Cette cohérence est renforcée par le fait que les personnages d’Elévation ont de la mémoire : ils se souviennent de ce qu’ils ont vu et utilisent l’expérience acquise plus tôt dans le roman. Brin pousse même le souci du détail jusqu’à imaginer des solutions (astucieuses) qui auraient pu être utilisées si les conditions avaient été différentes. Ce n’est pas forcément nécessaire à l’intrigue mais cela enrichit l’univers général et les personnalités des protagonistes.

Ecologie et évolution

Au-delà de l’histoire qui se déroule sur Garth, David Brin nous fait part de ses réflexions sur l’écologie et l’évolution. Lorsqu’il érige en règle galactique la protection de l’environnement (« Toutes les races patronnes galactiques s’engageaient à protéger l’environnement »), ou lorsqu’il évoque le cataclysme écologique qui a sévi sur Garth par la négligence de ses précédents habitants, le message est on ne peut plus clair et nous renvoie à notre propre planète. Dommage cependant que l’auteur n’ait pas décrit un peu plus en détail les mécanismes écologiques qui régissent une biosphère. S’il fait preuve d’une grande imagination pour certains éléments de cette biosphère (le système de lianes communicantes dans la jungle de Garth), on sent le message un peu superficiel, il ne s’appuie pas suffisamment sur du concret.
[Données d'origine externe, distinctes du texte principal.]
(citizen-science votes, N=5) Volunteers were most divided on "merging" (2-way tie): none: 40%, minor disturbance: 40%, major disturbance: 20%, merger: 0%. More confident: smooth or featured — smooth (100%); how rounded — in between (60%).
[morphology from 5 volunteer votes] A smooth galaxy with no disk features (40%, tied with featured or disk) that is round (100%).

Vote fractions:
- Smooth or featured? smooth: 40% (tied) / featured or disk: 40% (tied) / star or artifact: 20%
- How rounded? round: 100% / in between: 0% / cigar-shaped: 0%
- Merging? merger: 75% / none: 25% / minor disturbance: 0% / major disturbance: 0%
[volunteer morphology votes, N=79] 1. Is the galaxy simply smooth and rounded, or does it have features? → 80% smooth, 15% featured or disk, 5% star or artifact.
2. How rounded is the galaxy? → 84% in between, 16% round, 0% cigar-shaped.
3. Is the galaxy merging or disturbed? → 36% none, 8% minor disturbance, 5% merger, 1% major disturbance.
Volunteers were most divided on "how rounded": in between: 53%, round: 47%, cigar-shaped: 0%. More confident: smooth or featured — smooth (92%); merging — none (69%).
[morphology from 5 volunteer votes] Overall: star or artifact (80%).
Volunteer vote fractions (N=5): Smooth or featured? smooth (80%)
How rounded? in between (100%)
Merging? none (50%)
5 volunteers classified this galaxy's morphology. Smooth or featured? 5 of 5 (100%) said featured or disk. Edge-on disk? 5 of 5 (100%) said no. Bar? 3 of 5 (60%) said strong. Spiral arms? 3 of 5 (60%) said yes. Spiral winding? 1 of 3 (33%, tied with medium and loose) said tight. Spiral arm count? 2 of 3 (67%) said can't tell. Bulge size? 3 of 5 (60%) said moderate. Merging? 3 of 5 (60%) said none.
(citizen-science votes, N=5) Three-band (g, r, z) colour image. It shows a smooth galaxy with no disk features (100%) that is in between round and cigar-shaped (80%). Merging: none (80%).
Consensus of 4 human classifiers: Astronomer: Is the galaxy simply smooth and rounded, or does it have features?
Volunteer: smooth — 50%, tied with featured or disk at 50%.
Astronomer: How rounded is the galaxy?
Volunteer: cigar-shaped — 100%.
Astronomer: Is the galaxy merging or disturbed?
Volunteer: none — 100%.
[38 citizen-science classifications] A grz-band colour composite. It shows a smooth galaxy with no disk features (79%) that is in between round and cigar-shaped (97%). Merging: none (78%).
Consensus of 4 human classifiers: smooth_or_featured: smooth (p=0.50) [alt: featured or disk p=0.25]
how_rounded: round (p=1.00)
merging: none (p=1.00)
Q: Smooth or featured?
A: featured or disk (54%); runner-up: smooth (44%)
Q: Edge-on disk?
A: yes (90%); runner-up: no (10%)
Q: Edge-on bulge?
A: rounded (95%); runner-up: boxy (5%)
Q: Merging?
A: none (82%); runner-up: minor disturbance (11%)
Mais Brin va plus loin que la problématique environnementale et se questionne sur la responsabilité de l’homme par rapport à sa propre évolution et sur l’apparition de la conscience. Le pouvoir d’éveiller une espèce à la conscience implique des responsabilités envers cette espèce et de la part de cette espèce. Là encore Brin ne rentre pas trop dans les détails mais lance des pistes de réflexion intéressantes, en évoquant par exemple le droit d’une espèce de choisir d’inverser le processus d’élévation pour retourner à l’état sauvage. Le savoir est une chance mais n’est pas une obligation et ne doit pas être forcé, au risque de détruire des équilibres écologiques fragiles qui ne supporteraient pas une évolution trop brusque.

Un grand roman

Au final, Elévation est un grand roman, autant par son intrigue que par l’univers qu’il met en œuvre. David Brin allie divertissement et réflexion sur l’écologie et l’évolution, et même si quelques tics d’écriture peuvent casser provisoirement l’enthousiasme du lecteur, ce mélange procure un réel plaisir. De toute façon, un écrivain qui met en scène des chimpanzés et des gorilles ne peut pas être foncièrement mauvais !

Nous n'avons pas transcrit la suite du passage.